══ EXTRACTED RECORDS ══

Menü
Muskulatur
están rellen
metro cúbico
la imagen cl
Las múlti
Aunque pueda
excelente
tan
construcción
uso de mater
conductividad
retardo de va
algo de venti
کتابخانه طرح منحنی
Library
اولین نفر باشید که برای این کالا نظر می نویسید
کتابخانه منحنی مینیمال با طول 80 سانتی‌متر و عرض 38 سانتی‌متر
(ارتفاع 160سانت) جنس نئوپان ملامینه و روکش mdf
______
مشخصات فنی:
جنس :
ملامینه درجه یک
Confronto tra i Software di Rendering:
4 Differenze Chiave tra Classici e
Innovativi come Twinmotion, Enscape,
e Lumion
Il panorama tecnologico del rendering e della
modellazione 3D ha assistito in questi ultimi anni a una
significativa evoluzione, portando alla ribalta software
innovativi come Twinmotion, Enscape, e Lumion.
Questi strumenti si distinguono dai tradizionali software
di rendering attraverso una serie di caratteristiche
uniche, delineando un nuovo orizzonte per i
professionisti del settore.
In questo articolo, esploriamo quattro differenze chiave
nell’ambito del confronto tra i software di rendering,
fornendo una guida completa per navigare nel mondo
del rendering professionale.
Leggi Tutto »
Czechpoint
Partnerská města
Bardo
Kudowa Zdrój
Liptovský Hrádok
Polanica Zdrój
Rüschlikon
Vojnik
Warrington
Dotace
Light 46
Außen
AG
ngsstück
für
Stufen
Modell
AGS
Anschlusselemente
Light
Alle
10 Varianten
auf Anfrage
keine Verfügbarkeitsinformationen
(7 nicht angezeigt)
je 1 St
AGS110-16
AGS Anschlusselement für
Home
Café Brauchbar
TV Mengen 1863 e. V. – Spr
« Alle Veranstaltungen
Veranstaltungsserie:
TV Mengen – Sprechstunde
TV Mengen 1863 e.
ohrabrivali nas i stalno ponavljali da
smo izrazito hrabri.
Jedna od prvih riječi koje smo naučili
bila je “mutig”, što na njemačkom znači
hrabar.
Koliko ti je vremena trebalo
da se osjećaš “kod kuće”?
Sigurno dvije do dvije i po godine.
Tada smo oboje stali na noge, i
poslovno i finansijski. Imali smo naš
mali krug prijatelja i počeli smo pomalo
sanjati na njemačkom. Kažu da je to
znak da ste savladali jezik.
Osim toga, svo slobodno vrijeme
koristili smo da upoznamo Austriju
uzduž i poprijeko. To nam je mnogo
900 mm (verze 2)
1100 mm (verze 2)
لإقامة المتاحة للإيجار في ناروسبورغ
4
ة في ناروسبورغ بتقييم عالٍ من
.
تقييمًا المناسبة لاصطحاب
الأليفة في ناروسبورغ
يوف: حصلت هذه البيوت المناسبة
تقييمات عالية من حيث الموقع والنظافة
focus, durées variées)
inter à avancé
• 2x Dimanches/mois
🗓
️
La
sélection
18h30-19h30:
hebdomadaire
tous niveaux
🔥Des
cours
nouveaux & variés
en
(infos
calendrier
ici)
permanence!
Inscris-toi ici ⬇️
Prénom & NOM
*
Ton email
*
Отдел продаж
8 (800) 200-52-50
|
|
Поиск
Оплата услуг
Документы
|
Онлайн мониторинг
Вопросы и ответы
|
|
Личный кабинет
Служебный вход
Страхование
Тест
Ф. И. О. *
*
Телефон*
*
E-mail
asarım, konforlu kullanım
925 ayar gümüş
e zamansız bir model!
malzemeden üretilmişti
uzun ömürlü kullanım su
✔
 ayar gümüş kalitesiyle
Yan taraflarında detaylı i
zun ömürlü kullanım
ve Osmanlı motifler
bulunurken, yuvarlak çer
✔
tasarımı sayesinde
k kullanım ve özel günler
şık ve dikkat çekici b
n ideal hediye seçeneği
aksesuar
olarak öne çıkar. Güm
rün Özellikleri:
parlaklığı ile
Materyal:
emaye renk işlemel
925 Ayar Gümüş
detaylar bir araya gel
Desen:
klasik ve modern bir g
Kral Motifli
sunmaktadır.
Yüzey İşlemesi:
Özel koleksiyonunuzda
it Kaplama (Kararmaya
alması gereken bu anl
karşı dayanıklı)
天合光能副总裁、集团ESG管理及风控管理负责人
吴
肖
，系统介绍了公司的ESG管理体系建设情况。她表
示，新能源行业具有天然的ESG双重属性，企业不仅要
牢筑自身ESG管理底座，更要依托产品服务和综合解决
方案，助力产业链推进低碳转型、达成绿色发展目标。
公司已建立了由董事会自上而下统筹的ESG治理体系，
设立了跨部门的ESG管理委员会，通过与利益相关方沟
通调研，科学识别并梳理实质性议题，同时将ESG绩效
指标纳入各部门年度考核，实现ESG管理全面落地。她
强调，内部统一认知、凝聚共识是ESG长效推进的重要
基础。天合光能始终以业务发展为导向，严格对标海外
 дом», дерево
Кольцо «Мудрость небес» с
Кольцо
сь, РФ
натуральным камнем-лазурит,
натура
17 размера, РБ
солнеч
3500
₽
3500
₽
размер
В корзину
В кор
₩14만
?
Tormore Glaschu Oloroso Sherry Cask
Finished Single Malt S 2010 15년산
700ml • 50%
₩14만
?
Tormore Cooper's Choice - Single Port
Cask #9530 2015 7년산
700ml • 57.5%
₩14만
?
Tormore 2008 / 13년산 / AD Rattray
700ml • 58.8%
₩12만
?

═══

Retype all of the rows above line for line, changing nothing.

Menü
Muskulatur
están rellen
metro cúbico
la imagen cl
Las múlti
Aunque pueda
excelente
tan
construcción
uso de mater
conductividad
retardo de va
algo de venti
کتابخانه طرح منحنی
Library
اولین نفر باشید که برای این کالا نظر می نویسید
کتابخانه منحنی مینیمال با طول 80 سانتی‌متر و عرض 38 سانتی‌متر
(ارتفاع 160سانت) جنس نئوپان ملامینه و روکش mdf
______
مشخصات فنی:
جنس :
ملامینه درجه یک
Confronto tra i Software di Rendering:
4 Differenze Chiave tra Classici e
Innovativi come Twinmotion, Enscape,
e Lumion
Il panorama tecnologico del rendering e della
modellazione 3D ha assistito in questi ultimi anni a una
significativa evoluzione, portando alla ribalta software
innovativi come Twinmotion, Enscape, e Lumion.
Questi strumenti si distinguono dai tradizionali software
di rendering attraverso una serie di caratteristiche
uniche, delineando un nuovo orizzonte per i
professionisti del settore.
In questo articolo, esploriamo quattro differenze chiave
nell’ambito del confronto tra i software di rendering,
fornendo una guida completa per navigare nel mondo
del rendering professionale.
Leggi Tutto »
Czechpoint
Partnerská města
Bardo
Kudowa Zdrój
Liptovský Hrádok
Polanica Zdrój
Rüschlikon
Vojnik
Warrington
Dotace
Light 46
Außen
AG
ngsstück
für
Stufen
Modell
AGS
Anschlusselemente
Light
Alle
10 Varianten
auf Anfrage
keine Verfügbarkeitsinformationen
(7 nicht angezeigt)
je 1 St
AGS110-16
AGS Anschlusselement für
Home
Café Brauchbar
TV Mengen 1863 e. V. – Spr
« Alle Veranstaltungen
Veranstaltungsserie:
TV Mengen – Sprechstunde
TV Mengen 1863 e.
ohrabrivali nas i stalno ponavljali da
smo izrazito hrabri.
Jedna od prvih riječi koje smo naučili
bila je “mutig”, što na njemačkom znači
hrabar.
Koliko ti je vremena trebalo
da se osjećaš “kod kuće”?
Sigurno dvije do dvije i po godine.
Tada smo oboje stali na noge, i
poslovno i finansijski. Imali smo naš
mali krug prijatelja i počeli smo pomalo
sanjati na njemačkom. Kažu da je to
znak da ste savladali jezik.
Osim toga, svo slobodno vrijeme
koristili smo da upoznamo Austriju
uzduž i poprijeko. To nam je mnogo
900 mm (verze 2)
1100 mm (verze 2)
لإقامة المتاحة للإيجار في ناروسبورغ
4
ة في ناروسبورغ بتقييم عالٍ من
.
تقييمًا المناسبة لاصطحاب
الأليفة في ناروسبورغ
يوف: حصلت هذه البيوت المناسبة
تقييمات عالية من حيث الموقع والنظافة
focus, durées variées)
inter à avancé
• 2x Dimanches/mois
🗓
️
La
sélection
18h30-19h30:
hebdomadaire
tous niveaux
🔥Des
cours
nouveaux & variés
en
(infos
calendrier
ici)
permanence!
Inscris-toi ici ⬇️
Prénom & NOM
*
Ton email
*
Отдел продаж
8 (800) 200-52-50
|
|
Поиск
Оплата услуг
Документы
|
Онлайн мониторинг
Вопросы и ответы
|
|
Личный кабинет
Служебный вход
Страхование
Тест
Ф. И. О. *
*
Телефон*
*
E-mail
asarım, konforlu kullanım
925 ayar gümüş
e zamansız bir model!
malzemeden üretilmişti
uzun ömürlü kullanım su
✔
 ayar gümüş kalitesiyle
Yan taraflarında detaylı i
zun ömürlü kullanım
ve Osmanlı motifler
bulunurken, yuvarlak çer
✔
tasarımı sayesinde
k kullanım ve özel günler
şık ve dikkat çekici b
n ideal hediye seçeneği
aksesuar
olarak öne çıkar. Güm
rün Özellikleri:
parlaklığı ile
Materyal:
emaye renk işlemel
925 Ayar Gümüş
detaylar bir araya gel
Desen:
klasik ve modern bir g
Kral Motifli
sunmaktadır.
Yüzey İşlemesi:
Özel koleksiyonunuzda
it Kaplama (Kararmaya
alması gereken bu anl
karşı dayanıklı)
天合光能副总裁、集团ESG管理及风控管理负责人
吴
肖
，系统介绍了公司的ESG管理体系建设情况。她表
示，新能源行业具有天然的ESG双重属性，企业不仅要
牢筑自身ESG管理底座，更要依托产品服务和综合解决
方案，助力产业链推进低碳转型、达成绿色发展目标。
公司已建立了由董事会自上而下统筹的ESG治理体系，
设立了跨部门的ESG管理委员会，通过与利益相关方沟
通调研，科学识别并梳理实质性议题，同时将ESG绩效
指标纳入各部门年度考核，实现ESG管理全面落地。她
强调，内部统一认知、凝聚共识是ESG长效推进的重要
基础。天合光能始终以业务发展为导向，严格对标海外
 дом», дерево
Кольцо «Мудрость небес» с
Кольцо
сь, РФ
натуральным камнем-лазурит,
натура
17 размера, РБ
солнеч
3500
₽
3500
₽
размер
В корзину
В кор
₩14만
?
Tormore Glaschu Oloroso Sherry Cask
Finished Single Malt S 2010 15년산
700ml • 50%
₩14만
?
Tormore Cooper's Choice - Single Port
Cask #9530 2015 7년산
700ml • 57.5%
₩14만
?
Tormore 2008 / 13년산 / AD Rattray
700ml • 58.8%
₩12만
?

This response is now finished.